Hello Amit,
> [...]
>> The objective is to help avoid PG stalling when fsyncing on checkpoints,
>> and in general to get better latency-bound performance.
>
> Won't this lead to more-unsorted writes (random I/O) as the
> FlushBuffer requests (by checkpointer or bgwriter) are not sorted as
> per files or order of blocks on disk?
Yep, probably. Under "moderate load" this is not an issue. The
io-scheduler and other hd firmware will probably reorder writes anyway.
Also, if several data are updated together, probably they are likely to be
already neighbours in memory as well as on disk.
> I remember sometime back there was some discusion regarding
> sorting writes during checkpoint, one idea could be try to
> check this idea along with that patch. I just saw that Andres has
> also given same suggestion which indicates that it is important
> to see both the things together.
I would rather separate them, unless this is a blocker. This version seems
already quite effective and very light.
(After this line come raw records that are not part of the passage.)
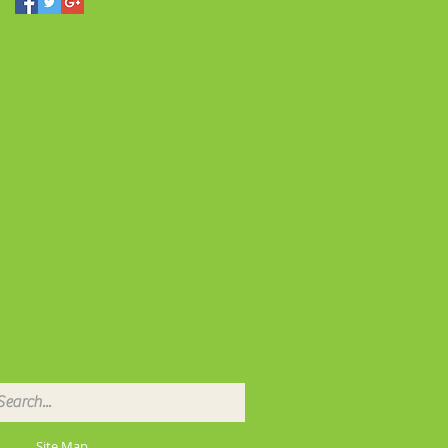
Site Map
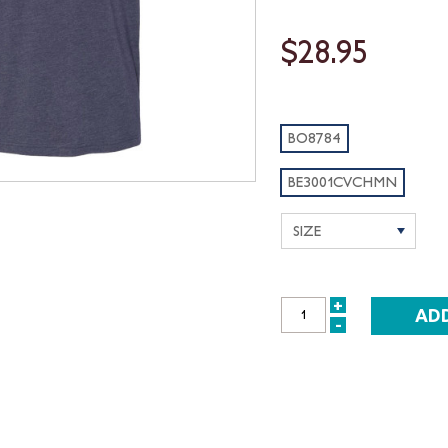
$28.95
BO8784
BE3001CVCHMN
+
INCREASE
-
DECREASE
QUANTITY:
QUANTITY:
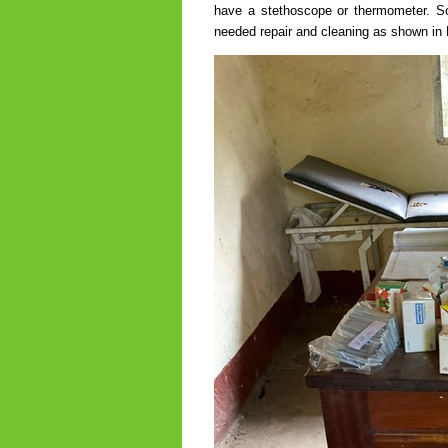
have a stethoscope or thermometer. So
needed repair and cleaning as shown in 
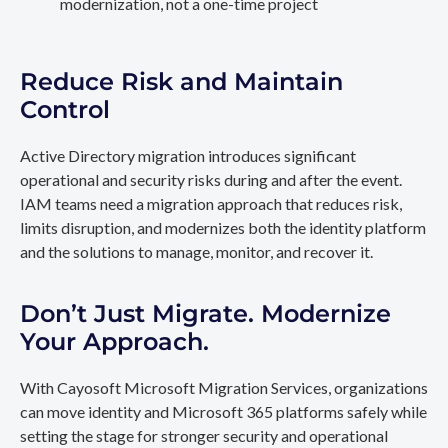
modernization, not a one-time project
Reduce Risk and Maintain
Control
Active Directory migration introduces significant
operational and security risks during and after the event.
IAM teams need a migration approach that reduces risk,
limits disruption, and modernizes both the identity platform
and the solutions to manage, monitor, and recover it.
Don’t Just Migrate. Modernize
Your Approach.
With Cayosoft Microsoft Migration Services, organizations
can move identity and Microsoft 365 platforms safely while
setting the stage for stronger security and operational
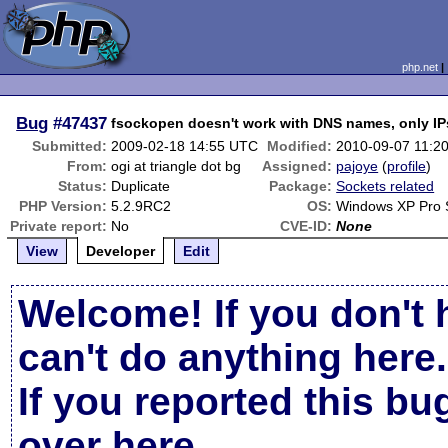
php.net
Bug
#47437
fsockopen doesn't work with DNS names, only IP
Submitted:
2009-02-18 14:55 UTC
Modified:
2010-09-07 11:2
From:
ogi at triangle dot bg
Assigned:
pajoye
(
profile
)
Status:
Duplicate
Package:
Sockets related
PHP Version:
5.2.9RC2
OS:
Windows XP Pro
Private report:
No
CVE-ID:
None
View
Developer
Edit
Welcome! If you don't 
can't do anything here.
If you reported this b
over here
.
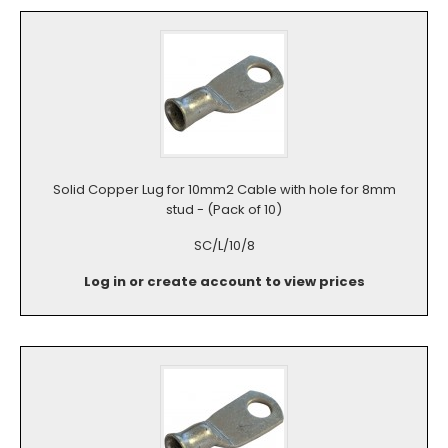
Solid Copper Lug for 10mm2 Cable with hole for 8mm
stud - (Pack of 10)
SC/L/10/8
Log in or create account to view prices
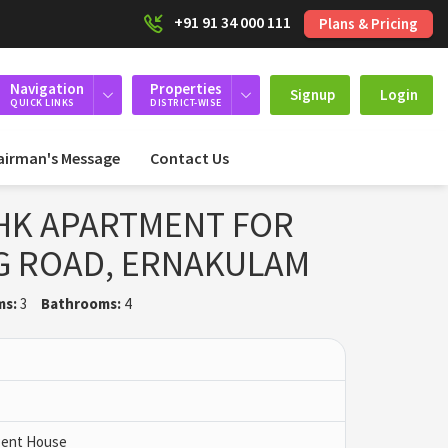
+91 91 34 000 111
Plans & Pricing
Navigation
Properties
Signup
Login
QUICK LINKS
DISTRICT-WISE
airman's Message
Contact Us
HK APARTMENT FOR
G ROAD, ERNAKULAM
ms:
3
Bathrooms:
4
 Pent House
ISTM that adding a sort phase
would mean reworking significantly how the checkpointer processes pages.
> Also here another related point is that I think currently even fsync
> requests are not in order of the files as they are stored on disk so
> that also might cause random I/O?
I think that currently the fsync is on the file handler, so what happens
depends on how fsync is implemented by the system.
> Yet another idea could be to allow BGWriter to also fsync the dirty
> buffers,
ISTM That it is done with this patch with "bgwriter_flush_to_disk=on".
> that may have side impact of not able to clear the dirty pages at speed
> required by system, but I think if that happens one can think of having
> multiple BGwriter tasks.
--
Fabien.